Shawnee residents and fire department help train assistance dogs

By Nico Roesler
Shawnee Dispatch – April 14, 2015

Placer, a black lab, and Liza, a golden retriever sit on the front of a Shawnee fire truck. Photos by Nico Roesler.

Placer, a black lab, and Liza, a golden retriever sit on the front of a Shawnee fire truck. Photos by Nico Roesler.

As assistance dog explores the cabin of a Shawnee fire truck.

As assistance dog explores the cabin of a Shawnee fire truck.

Liza, 17-months old, smells a Shawnee fire fighter from a distance during her first introduction to him.

Liza, 17-months old, smells a Shawnee fire fighter from a distance during her first introduction to him.

Young assistance dogs and their trainers visited a Shawnee fire station Saturday and learned all about the sights, sounds and smells associated with first responders they might meet in an emergency situation in the future.

The local Kansas City chapter of Canine Companions for Independence (CCI), which regularly meets at Shawnee’s Johnson County Library, introduced the puppies to fully outfitted firefighters, loud sirens and other first responder equipment. The sight of a fully equipped firefighter might frighten a typical dog, but these dogs need to be used to the site of a first responder so that later in life, when they are licensed assistance dogs, they can cooperate with them to save their person.

“This way the puppy know that this person is here to help,” said local puppy trainer and raiser Lisa Rickards. “Otherwise, they could really make a dog panic.”

Rickards is one of several local trainers that work with CCI to prepare puppies, aged 7 months to 17 months, for advanced training at the CCI headquarters in Delaware, Ohio. Or, as Rickards and others call it, “college.”

Puppy raisers like Rickards must go through an application process through CCI to become eligible to raise these future assistance dogs. CCI has a breeding program that turns over the dogs to puppy raisers after the age of 8 weeks. CCI has been breeding golden retrievers, labradors and mixes of the two for 40 years.

“They’re working breeds,” Rickards said, “and they’re so intelligent. They want dogs that are willing to work, eager to please and easy to motivate.”

Rickards has raised seven puppies for CCI. She is currently working with Liza, a 17-month old labrador and golden mix. Rickards follows a curriculum provided by CCI that teaches the dog basic obedience and socialization. By the time Rickards is done with Liza, she will know 30 basic commands. At advanced training, which lasts another six to nine months, the dogs learn skills like being able to pull a wheelchair, open and close doors and turn off lights.
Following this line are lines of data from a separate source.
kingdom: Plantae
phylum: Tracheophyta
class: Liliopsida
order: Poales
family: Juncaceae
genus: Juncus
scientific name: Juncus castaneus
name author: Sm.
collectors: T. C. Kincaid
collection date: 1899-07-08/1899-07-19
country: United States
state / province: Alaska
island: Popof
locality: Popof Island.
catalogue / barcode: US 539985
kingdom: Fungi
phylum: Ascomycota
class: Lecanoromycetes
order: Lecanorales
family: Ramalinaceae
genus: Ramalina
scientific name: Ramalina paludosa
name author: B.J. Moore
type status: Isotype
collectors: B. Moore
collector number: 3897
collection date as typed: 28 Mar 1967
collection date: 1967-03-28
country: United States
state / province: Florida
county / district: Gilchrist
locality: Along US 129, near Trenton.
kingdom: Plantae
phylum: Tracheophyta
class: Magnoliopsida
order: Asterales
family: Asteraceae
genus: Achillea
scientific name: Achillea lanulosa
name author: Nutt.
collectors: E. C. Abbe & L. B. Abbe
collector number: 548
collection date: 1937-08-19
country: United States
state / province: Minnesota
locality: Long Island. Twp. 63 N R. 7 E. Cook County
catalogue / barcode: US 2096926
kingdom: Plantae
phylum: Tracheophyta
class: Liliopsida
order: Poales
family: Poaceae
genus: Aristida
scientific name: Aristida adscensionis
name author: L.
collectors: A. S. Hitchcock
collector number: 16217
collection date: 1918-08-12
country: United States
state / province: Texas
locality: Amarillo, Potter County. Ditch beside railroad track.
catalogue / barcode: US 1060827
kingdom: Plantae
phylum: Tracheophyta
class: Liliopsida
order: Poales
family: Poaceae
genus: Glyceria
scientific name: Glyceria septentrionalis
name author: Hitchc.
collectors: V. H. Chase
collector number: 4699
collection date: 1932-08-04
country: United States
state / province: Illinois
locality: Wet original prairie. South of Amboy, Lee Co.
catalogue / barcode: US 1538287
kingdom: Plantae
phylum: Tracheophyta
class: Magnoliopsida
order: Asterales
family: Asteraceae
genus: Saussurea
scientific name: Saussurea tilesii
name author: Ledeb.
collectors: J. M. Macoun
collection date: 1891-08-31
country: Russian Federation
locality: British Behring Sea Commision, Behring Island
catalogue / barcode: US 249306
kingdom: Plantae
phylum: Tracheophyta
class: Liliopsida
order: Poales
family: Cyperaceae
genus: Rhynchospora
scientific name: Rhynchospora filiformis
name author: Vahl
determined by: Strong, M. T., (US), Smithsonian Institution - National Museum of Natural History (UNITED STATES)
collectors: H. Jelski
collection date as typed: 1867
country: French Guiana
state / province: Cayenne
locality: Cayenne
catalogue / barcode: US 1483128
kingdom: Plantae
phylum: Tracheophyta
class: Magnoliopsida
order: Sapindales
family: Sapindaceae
By the time the dogs have completed their training, they are estimated to be worth more than $50,000.

While the puppies come with obvious cuddle appeal, they are always working to fulfill their eventual purpose, to help the disabled and those in need.

Rickards said it’s hard not to develop a bond with the dogs as she raises them. She’s been involved with the organization for 10 years and has raised seven dogs.

“It’s excruciating, you love them and you spend so much time molding them into these wonderful service dogs,” Rickards said. “It’s one of the hardest things I’ve done but its also one of the most rewarding things I’ve done.”

And CCI doesn’t just take the dogs from the puppy raisers when the dogs are ready, they create a lasting relationship between each dog and its raiser. When the dogs go to “college,” each puppy raiser is sent a monthly report on the dog’s progress all the way to the point where the dog is assigned a person to help. Raisers are even invited to the dogs’ graduation from advanced training.